Transcribe verbatim the passage of the Lancer 40 text that starts with "- Jib/genoa area: 366.30" and continues through "lb of ballast.".

_Provided text:_
Content starts
Lancer 40

Development
- Designer: Herb David
- Location: United States
- Year: 1983
- Builder: Lancer Yachts
- Role: Motorsailer

Boat
- Displacement: 15,500 lb (7,031 kg)
- Draft: 6.30 ft (1.92 m)

Hull
- Type: monohull
- Construction: fiberglass
- LOA: 40.00 ft (12.19 m)
- LWL: 33.67 ft (10.26 m)
- Beam: 12.00 ft (3.66 m)
- Engine: inboard motor

Hull appendages
- Keel: fin keel
- Ballast: 4,500 lb (2,041 kg)
- Rudder: skeg-mounted rudder

Rig
- Rig type: Bermuda rig
- I foretriangle height: 49.50 ft (15.09 m)
- J foretriangle base: 14.80 ft (4.51 m)
- P mainsail luff: 43.00 ft (13.11 m)
- E mainsail foot: 15.00 ft (4.57 m)

Sails
- Sailplan: masthead sloop
- Mainsail area: 322.50 sq ft (29.961 m^{2})
- Jib/genoa area: 366.30 sq ft (34.030 m^{2})
- Total sail area: 688.80 sq ft (63.992 m^{2})

= Lancer 40 =

Sailboat class

The Lancer 40 is an American sailboat that was designed by Herb David as a motorsailer and cruiser and first built in 1983.

==Production==
The design was built by Lancer Yachts in the United States, between 1983 and 1985, but it is now out of production.

==Design==
The Lancer 40 is a recreational keelboat, built predominantly of fiberglass, with wood trim. It has a masthead sloop rig, a center cockpit, a raked stem, an angled transom, with a fixed swimming platform, a skeg-mounted rudder controlled by a wheel and a fixed fin keel. It displaces 15500 lb and carries 4500 lb of ballast.

The boat has a draft of 6.30 ft with the standard keel and is fitted with an inboard motor for cruising, docking and maneuvering.

The design has a hull speed of 7.77 kn.
Content ends
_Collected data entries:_
Content starts
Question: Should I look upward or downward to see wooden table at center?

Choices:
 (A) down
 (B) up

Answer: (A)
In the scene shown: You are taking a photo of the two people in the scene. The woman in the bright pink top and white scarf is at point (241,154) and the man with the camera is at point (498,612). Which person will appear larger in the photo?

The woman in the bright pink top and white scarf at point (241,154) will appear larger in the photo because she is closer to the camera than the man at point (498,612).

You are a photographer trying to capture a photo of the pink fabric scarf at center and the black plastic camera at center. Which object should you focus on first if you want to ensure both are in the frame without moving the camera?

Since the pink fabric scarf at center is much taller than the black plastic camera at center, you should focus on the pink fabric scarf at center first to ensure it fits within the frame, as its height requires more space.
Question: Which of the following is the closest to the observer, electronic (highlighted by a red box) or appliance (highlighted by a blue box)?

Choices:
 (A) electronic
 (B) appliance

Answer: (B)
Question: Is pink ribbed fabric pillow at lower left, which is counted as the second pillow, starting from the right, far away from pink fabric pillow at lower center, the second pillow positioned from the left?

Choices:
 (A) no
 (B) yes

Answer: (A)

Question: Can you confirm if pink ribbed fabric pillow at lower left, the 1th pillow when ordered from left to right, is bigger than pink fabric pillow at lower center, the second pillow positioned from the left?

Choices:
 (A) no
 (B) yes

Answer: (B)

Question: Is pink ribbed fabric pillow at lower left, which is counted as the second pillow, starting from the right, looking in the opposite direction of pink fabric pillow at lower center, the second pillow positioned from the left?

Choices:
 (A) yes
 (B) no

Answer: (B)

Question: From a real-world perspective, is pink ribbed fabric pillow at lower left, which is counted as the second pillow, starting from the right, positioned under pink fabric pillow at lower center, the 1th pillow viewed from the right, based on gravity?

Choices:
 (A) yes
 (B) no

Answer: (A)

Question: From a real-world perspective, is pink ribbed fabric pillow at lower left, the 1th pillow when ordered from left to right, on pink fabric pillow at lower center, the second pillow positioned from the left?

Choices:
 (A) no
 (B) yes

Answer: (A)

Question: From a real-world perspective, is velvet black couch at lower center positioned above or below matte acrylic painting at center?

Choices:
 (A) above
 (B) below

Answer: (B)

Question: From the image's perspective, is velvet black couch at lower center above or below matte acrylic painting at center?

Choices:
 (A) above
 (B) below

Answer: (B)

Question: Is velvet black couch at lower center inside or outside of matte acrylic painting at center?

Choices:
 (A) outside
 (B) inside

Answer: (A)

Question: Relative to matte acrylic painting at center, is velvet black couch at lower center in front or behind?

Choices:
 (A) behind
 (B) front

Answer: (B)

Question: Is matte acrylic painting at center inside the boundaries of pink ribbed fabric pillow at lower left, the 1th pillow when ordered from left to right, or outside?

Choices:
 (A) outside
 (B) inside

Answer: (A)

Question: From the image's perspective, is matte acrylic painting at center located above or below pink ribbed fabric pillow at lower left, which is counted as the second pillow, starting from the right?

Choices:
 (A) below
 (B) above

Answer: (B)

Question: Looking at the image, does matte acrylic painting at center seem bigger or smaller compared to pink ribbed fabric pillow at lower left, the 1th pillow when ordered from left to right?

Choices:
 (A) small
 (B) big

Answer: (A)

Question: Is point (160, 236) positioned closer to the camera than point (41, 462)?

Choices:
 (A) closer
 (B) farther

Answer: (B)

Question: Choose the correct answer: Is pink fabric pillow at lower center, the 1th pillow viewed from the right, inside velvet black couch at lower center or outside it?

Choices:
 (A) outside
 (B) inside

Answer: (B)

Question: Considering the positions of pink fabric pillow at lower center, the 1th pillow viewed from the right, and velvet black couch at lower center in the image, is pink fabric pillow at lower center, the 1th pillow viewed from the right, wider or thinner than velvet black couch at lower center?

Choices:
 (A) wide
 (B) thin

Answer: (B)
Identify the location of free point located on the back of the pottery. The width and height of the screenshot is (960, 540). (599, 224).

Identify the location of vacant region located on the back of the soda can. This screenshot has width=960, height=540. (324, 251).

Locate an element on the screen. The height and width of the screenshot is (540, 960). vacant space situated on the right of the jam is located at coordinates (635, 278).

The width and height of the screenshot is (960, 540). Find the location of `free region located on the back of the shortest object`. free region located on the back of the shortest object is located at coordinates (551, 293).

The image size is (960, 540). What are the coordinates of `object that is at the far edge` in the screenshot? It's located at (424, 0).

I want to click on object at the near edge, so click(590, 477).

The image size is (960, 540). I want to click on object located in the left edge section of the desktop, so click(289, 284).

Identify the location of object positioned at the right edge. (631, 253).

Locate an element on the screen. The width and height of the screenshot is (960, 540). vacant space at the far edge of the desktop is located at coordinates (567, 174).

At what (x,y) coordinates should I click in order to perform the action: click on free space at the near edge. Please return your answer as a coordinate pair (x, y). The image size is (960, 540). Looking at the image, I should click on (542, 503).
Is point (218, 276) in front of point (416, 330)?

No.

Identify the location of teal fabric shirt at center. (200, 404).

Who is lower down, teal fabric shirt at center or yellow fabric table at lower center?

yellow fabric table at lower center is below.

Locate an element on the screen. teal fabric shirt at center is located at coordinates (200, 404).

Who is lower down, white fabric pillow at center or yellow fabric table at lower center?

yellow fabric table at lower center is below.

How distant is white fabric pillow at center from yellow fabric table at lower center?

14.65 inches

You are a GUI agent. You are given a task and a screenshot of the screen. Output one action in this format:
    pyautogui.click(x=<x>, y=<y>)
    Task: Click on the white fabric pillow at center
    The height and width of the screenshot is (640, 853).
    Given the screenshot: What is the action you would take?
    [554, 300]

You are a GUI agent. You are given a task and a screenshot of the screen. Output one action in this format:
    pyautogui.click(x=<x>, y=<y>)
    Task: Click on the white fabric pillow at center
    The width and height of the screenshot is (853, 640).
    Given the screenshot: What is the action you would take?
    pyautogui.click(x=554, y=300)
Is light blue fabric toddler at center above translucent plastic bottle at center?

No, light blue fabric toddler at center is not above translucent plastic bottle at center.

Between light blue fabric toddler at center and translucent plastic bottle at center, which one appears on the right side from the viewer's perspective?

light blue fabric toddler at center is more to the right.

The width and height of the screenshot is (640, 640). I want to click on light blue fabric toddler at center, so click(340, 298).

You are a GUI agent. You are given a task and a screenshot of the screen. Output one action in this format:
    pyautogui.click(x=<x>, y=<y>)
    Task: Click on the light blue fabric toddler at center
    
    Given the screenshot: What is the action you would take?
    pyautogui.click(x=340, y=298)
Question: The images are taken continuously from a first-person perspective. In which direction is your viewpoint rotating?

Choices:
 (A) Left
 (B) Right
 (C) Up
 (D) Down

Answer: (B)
Content ends
_Result of the task:_
- Jib/genoa area: 366.30 sq ft (34.030 m^{2})
- Total sail area: 688.80 sq ft (63.992 m^{2})

= Lancer 40 =

Sailboat class

The Lancer 40 is an American sailboat that was designed by Herb David as a motorsailer and cruiser and first built in 1983.

==Production==
The design was built by Lancer Yachts in the United States, between 1983 and 1985, but it is now out of production.

==Design==
The Lancer 40 is a recreational keelboat, built predominantly of fiberglass, with wood trim. It has a masthead sloop rig, a center cockpit, a raked stem, an angled transom, with a fixed swimming platform, a skeg-mounted rudder controlled by a wheel and a fixed fin keel. It displaces 15500 lb and carries 4500 lb of ballast.